A Statistical State of mind
In recent years, statistics have become a larger and larger part of daily life in America. The 2012 presidential election and the bestseller-turned-blockbuster “Moneyball” have helped turn statisticians like Nate Silver and Bill James into household names. We are reaching a point where phrases like “confidence intervals” and “correlation coefficients” are penetrating into the public consciousness in a way that seemed unthinkable ten years ago.
Most modern statistical analysis uses something called “frequentist inference”, which entails a very specific process. In the most basic version, one selects two parameters to test for a relationship. He or she creates a “null hypothesis”, which is basically just a formal statement that there is no relationship between the two sets. He or she gathers data, and then calculates the probability of getting that particular set of data if the null hypothesis is true. If the odds are sufficiently low, he or she can say there’s enough evidence to reject the null hypothesis. To give an example of how this might look in practice, let’s say that I want to test whether there’s a relationship between being tall and playing in the NBA. I would start by creating a null hypothesis- in this case, “There is no relationship between being tall and playing in the NBA”. Then I would gather the data, which will surely show a very strong correlation between height and NBA participation, (for instance, some estimates suggest that 17% of all men in America who are 7’ or taller will play in the NBA). After I have gathered my data, I will note that the relationship is very strong and the sample size is very large, so it is exceedingly unlikely that I would have seen a relationship like that if my null hypothesis were true- basically, I'm saying “based on the data, I have enough evidence to say it is exceedingly unlikely that there is no relationship at all between being tall and playing in the NBA”. There’s a lot of math and other steps involved, but that’s the underlying idea. When most people perform statistical analysis, this is what they are doing- state a null position, gather the data, and if possible, reject the null.
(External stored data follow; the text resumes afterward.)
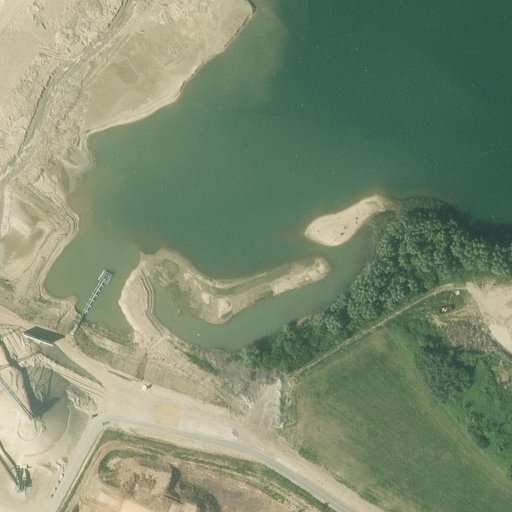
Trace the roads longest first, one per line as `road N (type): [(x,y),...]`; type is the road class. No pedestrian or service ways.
road 1 (unclassified): [(347,511),(254,452),(115,417),(93,428),(48,511)]
road 2 (track): [(299,373),(428,294),(490,289)]
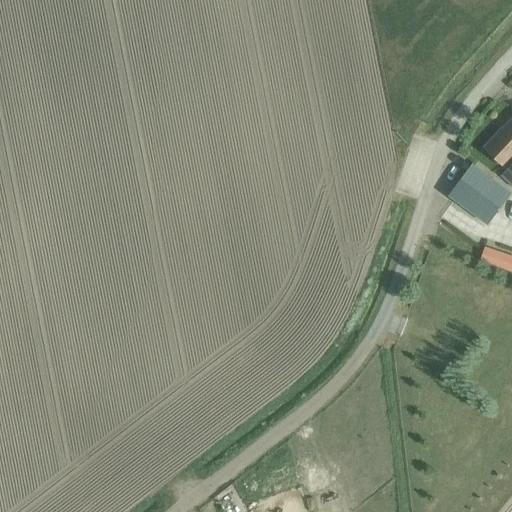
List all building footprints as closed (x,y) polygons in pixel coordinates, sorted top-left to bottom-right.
[(502,167),(511,155),(511,122),(505,129),(503,127),(482,149),(502,167)] [(511,163),(500,176),(511,187),(511,163)] [(471,165),(448,195),(487,224),(510,193),(471,165)] [(435,226),(414,256),(439,274),(460,244),(435,226)] [(511,256),(485,247),(481,261),(511,271),(511,256)]
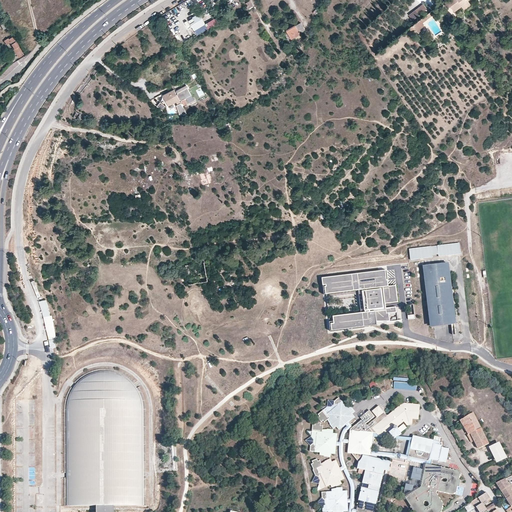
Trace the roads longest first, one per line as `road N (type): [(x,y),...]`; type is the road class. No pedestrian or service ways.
road 1 (unclassified): [(26,348),(46,349),(20,253),(23,174),(85,67),(174,0)]
road 2 (primary): [(21,126),(59,69),(139,0)]
road 3 (primary): [(0,285),(2,198),(21,126)]
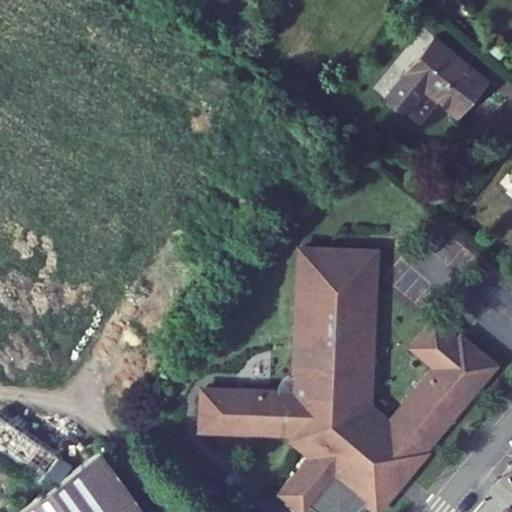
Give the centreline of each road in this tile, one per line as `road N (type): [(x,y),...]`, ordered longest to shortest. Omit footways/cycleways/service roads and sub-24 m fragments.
road 1 (unclassified): [(87,399),(238,185)]
road 2 (unclassified): [(172,511),(87,399)]
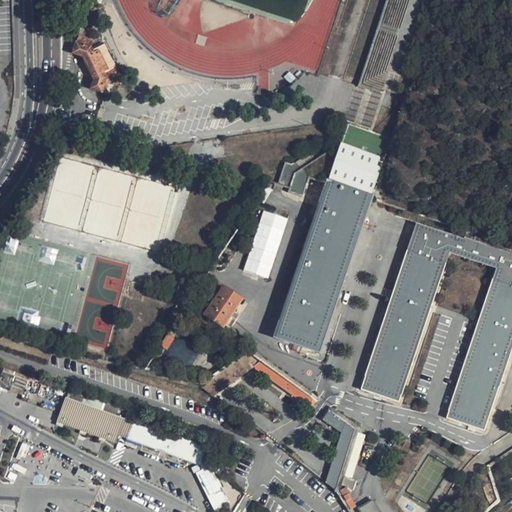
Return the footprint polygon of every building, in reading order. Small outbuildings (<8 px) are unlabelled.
[(117,84),(100,50),(85,58),(81,52),(77,50),(79,45),(72,43),(67,59),(77,63),(79,67),(84,65),(91,79),(86,82),(88,86),(85,95),(99,101),(103,91),(117,84)] [(84,65),(79,67),(86,82),(91,79),(84,65)] [(342,144),(381,153),(385,135),(347,126),(342,144)] [(371,192),(383,159),(342,145),(331,179),(371,192)] [(319,351),(371,194),(329,183),(277,337),(319,351)] [(286,219),(264,212),(244,272),(266,279),(286,219)] [(382,408),(385,398),(398,403),(448,253),(497,269),(493,280),(511,286),(511,255),(417,223),(362,390),(381,397),(380,402),(378,401),(376,406),(382,408)] [(468,436),(471,427),(484,432),(511,347),(511,286),(493,280),(447,418),(467,425),(465,430),(463,429),(461,434),(468,436)] [(222,327),(241,299),(223,286),(203,315),(222,327)] [(186,365),(195,353),(178,340),(169,352),(186,365)] [(213,396),(252,367),(309,408),(315,402),(247,353),(202,387),(213,396)] [(64,399),(56,424),(116,443),(118,437),(125,434),(128,441),(195,462),(193,467),(213,511),(218,511),(221,504),(227,501),(212,466),(200,463),(207,443),(64,399)] [(329,412),(324,420),(342,433),(326,482),(335,490),(354,429),(329,412)] [(511,452),(490,467),(494,482),(511,469),(511,452)] [(347,494),(343,487),(335,491),(340,499),(347,494)] [(378,511),(372,502),(361,509),(362,511),(378,511)]
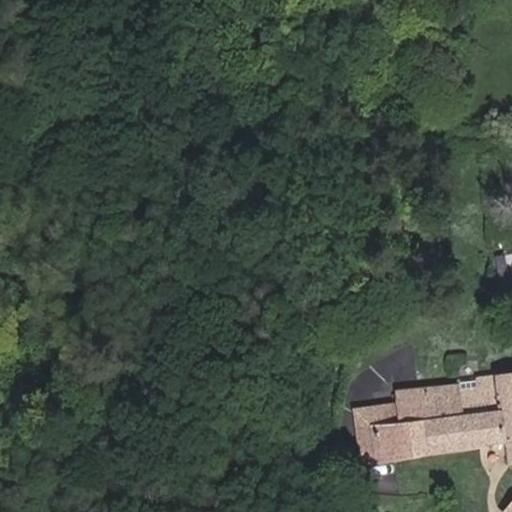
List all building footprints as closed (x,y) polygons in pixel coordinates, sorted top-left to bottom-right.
[(511,253),(498,255),(501,273),(511,271),(511,253)] [(511,362),(497,364),(497,373),(511,371),(511,362)] [(400,407),(377,411),(380,458),(439,450),(511,442),(511,378),(459,386),(459,389),(399,393),(400,407)] [(363,462),(380,458),(377,411),(360,413),(363,462)] [(470,511),(511,511),(511,494),(469,497),(470,511)]
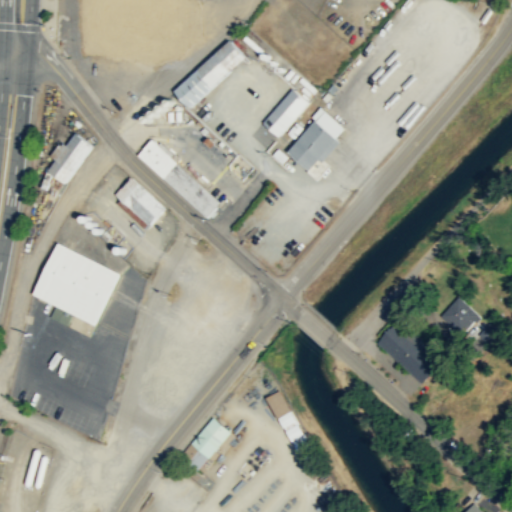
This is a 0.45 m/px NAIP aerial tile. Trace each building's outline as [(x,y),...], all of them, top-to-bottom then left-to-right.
[(189,108),(247,58),(232,40),(174,90),(189,108)] [(263,122),(278,136),(309,102),(294,88),(263,122)] [(286,151),(318,179),(330,165),(323,159),(348,130),(324,108),(286,151)] [(66,146),(60,141),(51,155),(56,159),(48,171),(66,183),(93,144),(76,132),(66,146)] [(208,218),(223,202),(153,138),(138,155),(208,218)] [(147,228),(165,208),(131,177),(113,197),(147,228)] [(122,271),(57,242),(33,294),(56,304),(51,316),(68,324),(72,314),(97,325),(122,271)] [(480,316),(459,295),(440,314),(461,334),(480,316)] [(376,342),(421,383),(443,359),(399,317),(376,342)] [(300,455),(312,448),(280,390),(268,397),(300,455)] [(180,455),(197,469),(191,476),(206,488),(210,483),(198,473),(233,432),(214,416),(180,455)] [(486,511),(475,501),(464,511),(486,511)]
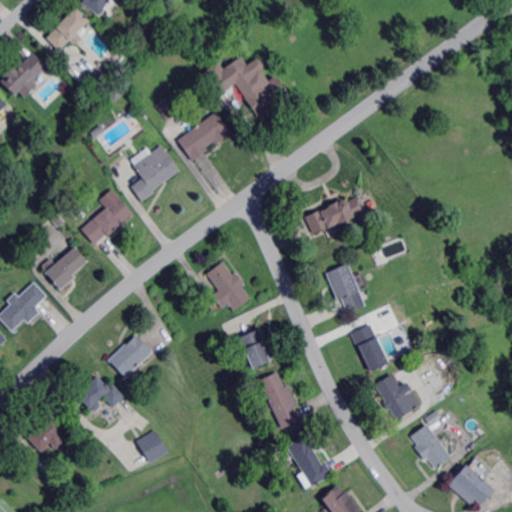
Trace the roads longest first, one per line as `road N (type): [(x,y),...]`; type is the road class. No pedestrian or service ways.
road 1 (residential): [(511,3),(167,257),(0,405)]
road 2 (residential): [(250,196),(331,386),(414,511)]
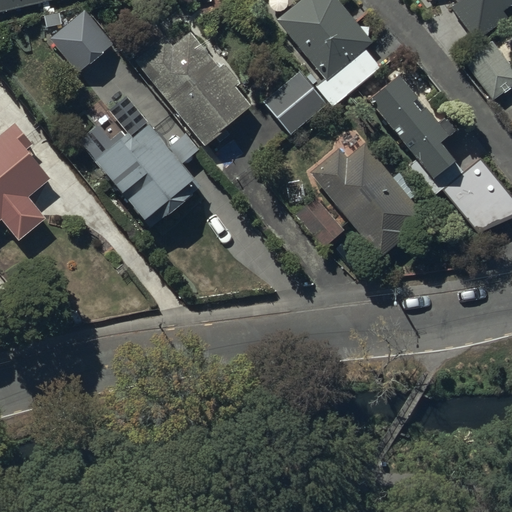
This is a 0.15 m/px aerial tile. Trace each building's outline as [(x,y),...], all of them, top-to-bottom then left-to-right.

Frequentist inference is not the only form of statistical analysis, though. There is a competing school of thought called “Bayesian inference” that operates in a different manner. Frequentist inference leaves no room for prior beliefs- you gather the data and then make all judgments of probability based exclusively on the data that you gathered. Bayesian inference is a method of combining the data you gather with your pre-existing beliefs in order to reach a new hypothesis. Again, there is a lot of messy math involved, but the math only codifies the process. We can understand the underlying principles without performing a single calculation.
Applying the principle
If this sounds like gibberish, perhaps it’s best to illustrate with another example. At the risk of getting myself into trouble, let's pretend that I wanted to know whether my wife was a talented cook. Now, I am quite sure she is- she feels about Food Network much the same way that I feel about the Red Zone Channel- but let's all pretend in the name of science. The frequentist approach would be to create a null hypothesis, (“my wife is not a talented cook”), gather data (ask my wife to cook me something), and then calculate whether the data gathered was sufficient to reject my null hypothesis. If my wife produced a flawlessly-executed five-course meal, I might say “there is only a 1% chance that someone who was not a talented cook could produce such a feast; therefore, I can say with 99% confidence that my wife is a talented cook.” If she accidentally over-salted the sweet potato risotto, I might say “this risotto is pretty good, but there’s a 65% chance that someone who was not a talented cook could make something this tasty entirely by chance; therefore, I do not have enough data to reject my null hypothesis. My wife may or may not be a talented cook. The data are inconclusive.”
If I were a Bayesian, though, I would eat the meal my wife cooked and then afterwards say “the risotto might have been over-salted, but I have tasted my wife’s risotto hundreds of times before this and it has always been delicious; therefore, I conclude that it’s far more likely that she’s a talented cook who accidentally over-salted the risotto in this one particular instance”. In other words, while the new evidence was considered, so was the entire wealth of pre-existing evidence I already had. If the pre-existing evidence was scant (say, if I had only had my wife’s cooking once before), then this new piece of evidence would carry a lot of weight. If the pre-existing evidence was abundant, (say, if I’d been eating her cooking for over a decade), then one more risotto isn’t going to sway my belief very much one way or another. Or, in other words, if she burnt the second thing she ever cooked for me, I might be worried about the third. If she burnt the 1,002nd thing she ever cooked for me, I probably would not be particularly worried about the 1,003rd. My wife is an excellent cook, and on the exceedingly rare occasions when something falls flat, I do not discard that belief so easily. All of this probably sounds quite logical and intuitive to you; in fact, you probably operate in this manner in much of your life. I'll bet you are surprised to learn that you've been a closet Bayesian for years.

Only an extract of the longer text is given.